What you will do
Starting at the line that holds "cell carcinoma was" and stopping at the line that holds "power microscopy micrograph", restate the records below word for word, with both of those lines included.

Data in this exercise
□ □ □ □ □ □ □

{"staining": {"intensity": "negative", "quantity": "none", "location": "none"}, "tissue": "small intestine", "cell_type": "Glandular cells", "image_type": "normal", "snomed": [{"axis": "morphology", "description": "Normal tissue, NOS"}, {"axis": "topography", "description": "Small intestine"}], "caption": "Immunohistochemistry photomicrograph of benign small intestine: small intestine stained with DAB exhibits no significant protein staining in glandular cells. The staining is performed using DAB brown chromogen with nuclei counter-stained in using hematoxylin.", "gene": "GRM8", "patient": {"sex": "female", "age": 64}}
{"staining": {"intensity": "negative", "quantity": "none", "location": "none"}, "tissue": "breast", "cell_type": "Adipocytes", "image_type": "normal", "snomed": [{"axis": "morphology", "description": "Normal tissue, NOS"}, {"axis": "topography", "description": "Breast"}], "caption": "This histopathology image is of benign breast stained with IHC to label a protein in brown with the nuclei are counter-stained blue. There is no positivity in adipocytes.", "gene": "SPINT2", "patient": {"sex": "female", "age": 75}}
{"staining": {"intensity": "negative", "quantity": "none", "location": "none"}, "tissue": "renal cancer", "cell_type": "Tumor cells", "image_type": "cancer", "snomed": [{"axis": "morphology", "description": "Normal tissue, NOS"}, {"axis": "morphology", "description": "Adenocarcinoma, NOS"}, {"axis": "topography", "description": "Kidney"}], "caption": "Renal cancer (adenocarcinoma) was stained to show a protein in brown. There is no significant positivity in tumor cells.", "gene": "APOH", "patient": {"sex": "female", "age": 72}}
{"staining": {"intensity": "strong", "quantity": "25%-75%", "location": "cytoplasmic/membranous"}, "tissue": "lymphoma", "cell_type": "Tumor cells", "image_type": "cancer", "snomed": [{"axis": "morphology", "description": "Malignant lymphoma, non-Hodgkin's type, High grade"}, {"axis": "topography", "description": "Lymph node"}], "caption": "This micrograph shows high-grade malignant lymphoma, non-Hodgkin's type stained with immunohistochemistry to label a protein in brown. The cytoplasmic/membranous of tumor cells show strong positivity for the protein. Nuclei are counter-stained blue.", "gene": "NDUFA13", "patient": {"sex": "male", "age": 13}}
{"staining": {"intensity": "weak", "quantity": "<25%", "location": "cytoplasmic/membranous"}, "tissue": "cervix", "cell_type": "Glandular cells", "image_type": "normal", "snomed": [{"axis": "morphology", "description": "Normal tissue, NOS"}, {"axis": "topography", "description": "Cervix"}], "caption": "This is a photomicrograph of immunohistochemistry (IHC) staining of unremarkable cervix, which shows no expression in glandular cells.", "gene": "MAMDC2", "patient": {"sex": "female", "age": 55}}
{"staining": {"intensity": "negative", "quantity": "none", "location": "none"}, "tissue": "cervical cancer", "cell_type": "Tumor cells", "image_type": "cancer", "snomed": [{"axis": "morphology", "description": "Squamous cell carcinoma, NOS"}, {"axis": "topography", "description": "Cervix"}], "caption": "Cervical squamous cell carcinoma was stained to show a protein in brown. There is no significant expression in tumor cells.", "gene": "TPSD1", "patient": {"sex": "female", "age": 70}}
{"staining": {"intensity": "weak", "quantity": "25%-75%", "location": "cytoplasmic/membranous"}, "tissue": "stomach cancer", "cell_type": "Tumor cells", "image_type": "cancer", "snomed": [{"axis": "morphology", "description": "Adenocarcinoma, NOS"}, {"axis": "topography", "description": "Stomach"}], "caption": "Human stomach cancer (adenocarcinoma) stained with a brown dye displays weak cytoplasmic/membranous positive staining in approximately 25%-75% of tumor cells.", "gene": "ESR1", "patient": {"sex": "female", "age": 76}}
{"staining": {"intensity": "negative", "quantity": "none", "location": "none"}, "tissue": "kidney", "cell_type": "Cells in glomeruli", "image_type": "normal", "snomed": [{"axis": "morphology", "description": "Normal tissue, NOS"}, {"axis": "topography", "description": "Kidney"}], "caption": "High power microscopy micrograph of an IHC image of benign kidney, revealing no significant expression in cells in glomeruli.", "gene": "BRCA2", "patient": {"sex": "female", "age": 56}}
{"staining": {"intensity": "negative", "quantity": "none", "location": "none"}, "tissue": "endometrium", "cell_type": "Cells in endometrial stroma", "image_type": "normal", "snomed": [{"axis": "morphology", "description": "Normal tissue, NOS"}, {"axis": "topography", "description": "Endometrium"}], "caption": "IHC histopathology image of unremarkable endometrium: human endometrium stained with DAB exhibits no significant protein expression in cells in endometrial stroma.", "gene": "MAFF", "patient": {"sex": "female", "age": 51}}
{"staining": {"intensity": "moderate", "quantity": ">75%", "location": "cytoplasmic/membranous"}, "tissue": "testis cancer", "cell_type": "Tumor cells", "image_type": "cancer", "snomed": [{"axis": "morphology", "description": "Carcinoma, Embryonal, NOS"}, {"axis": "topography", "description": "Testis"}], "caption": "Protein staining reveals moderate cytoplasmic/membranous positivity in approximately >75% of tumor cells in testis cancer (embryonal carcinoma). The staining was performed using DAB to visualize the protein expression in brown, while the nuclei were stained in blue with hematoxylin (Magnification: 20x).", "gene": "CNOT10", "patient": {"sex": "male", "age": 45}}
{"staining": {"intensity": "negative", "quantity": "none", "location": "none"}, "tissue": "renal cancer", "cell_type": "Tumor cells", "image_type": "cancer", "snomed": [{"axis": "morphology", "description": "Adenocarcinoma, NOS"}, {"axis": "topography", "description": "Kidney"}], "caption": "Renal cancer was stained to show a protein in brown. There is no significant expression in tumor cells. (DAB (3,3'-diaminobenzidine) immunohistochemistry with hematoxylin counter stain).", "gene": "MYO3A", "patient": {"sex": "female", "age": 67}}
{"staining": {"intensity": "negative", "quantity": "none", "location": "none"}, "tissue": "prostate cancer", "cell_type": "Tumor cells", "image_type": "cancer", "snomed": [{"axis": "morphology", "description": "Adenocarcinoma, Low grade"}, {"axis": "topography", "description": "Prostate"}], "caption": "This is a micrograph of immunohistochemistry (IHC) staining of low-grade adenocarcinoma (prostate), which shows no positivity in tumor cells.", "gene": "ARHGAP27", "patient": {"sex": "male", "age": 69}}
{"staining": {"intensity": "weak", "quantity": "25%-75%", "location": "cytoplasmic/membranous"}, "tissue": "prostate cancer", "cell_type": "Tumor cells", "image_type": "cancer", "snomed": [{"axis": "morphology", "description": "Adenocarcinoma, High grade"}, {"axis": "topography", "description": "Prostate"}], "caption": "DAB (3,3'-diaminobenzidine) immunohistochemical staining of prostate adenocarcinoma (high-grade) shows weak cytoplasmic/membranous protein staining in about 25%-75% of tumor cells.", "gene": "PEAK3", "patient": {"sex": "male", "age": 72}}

□ □ □ □ □ □ □

Your response
{"staining": {"intensity": "negative", "quantity": "none", "location": "none"}, "tissue": "cervical cancer", "cell_type": "Tumor cells", "image_type": "cancer", "snomed": [{"axis": "morphology", "description": "Squamous cell carcinoma, NOS"}, {"axis": "topography", "description": "Cervix"}], "caption": "Cervical squamous cell carcinoma was stained to show a protein in brown. There is no significant expression in tumor cells.", "gene": "TPSD1", "patient": {"sex": "female", "age": 70}}
{"staining": {"intensity": "weak", "quantity": "25%-75%", "location": "cytoplasmic/membranous"}, "tissue": "stomach cancer", "cell_type": "Tumor cells", "image_type": "cancer", "snomed": [{"axis": "morphology", "description": "Adenocarcinoma, NOS"}, {"axis": "topography", "description": "Stomach"}], "caption": "Human stomach cancer (adenocarcinoma) stained with a brown dye displays weak cytoplasmic/membranous positive staining in approximately 25%-75% of tumor cells.", "gene": "ESR1", "patient": {"sex": "female", "age": 76}}
{"staining": {"intensity": "negative", "quantity": "none", "location": "none"}, "tissue": "kidney", "cell_type": "Cells in glomeruli", "image_type": "normal", "snomed": [{"axis": "morphology", "description": "Normal tissue, NOS"}, {"axis": "topography", "description": "Kidney"}], "caption": "High power microscopy micrograph of an IHC image of benign kidney, revealing no significant expression in cells in glomeruli.", "gene": "BRCA2", "patient": {"sex": "female", "age": 56}}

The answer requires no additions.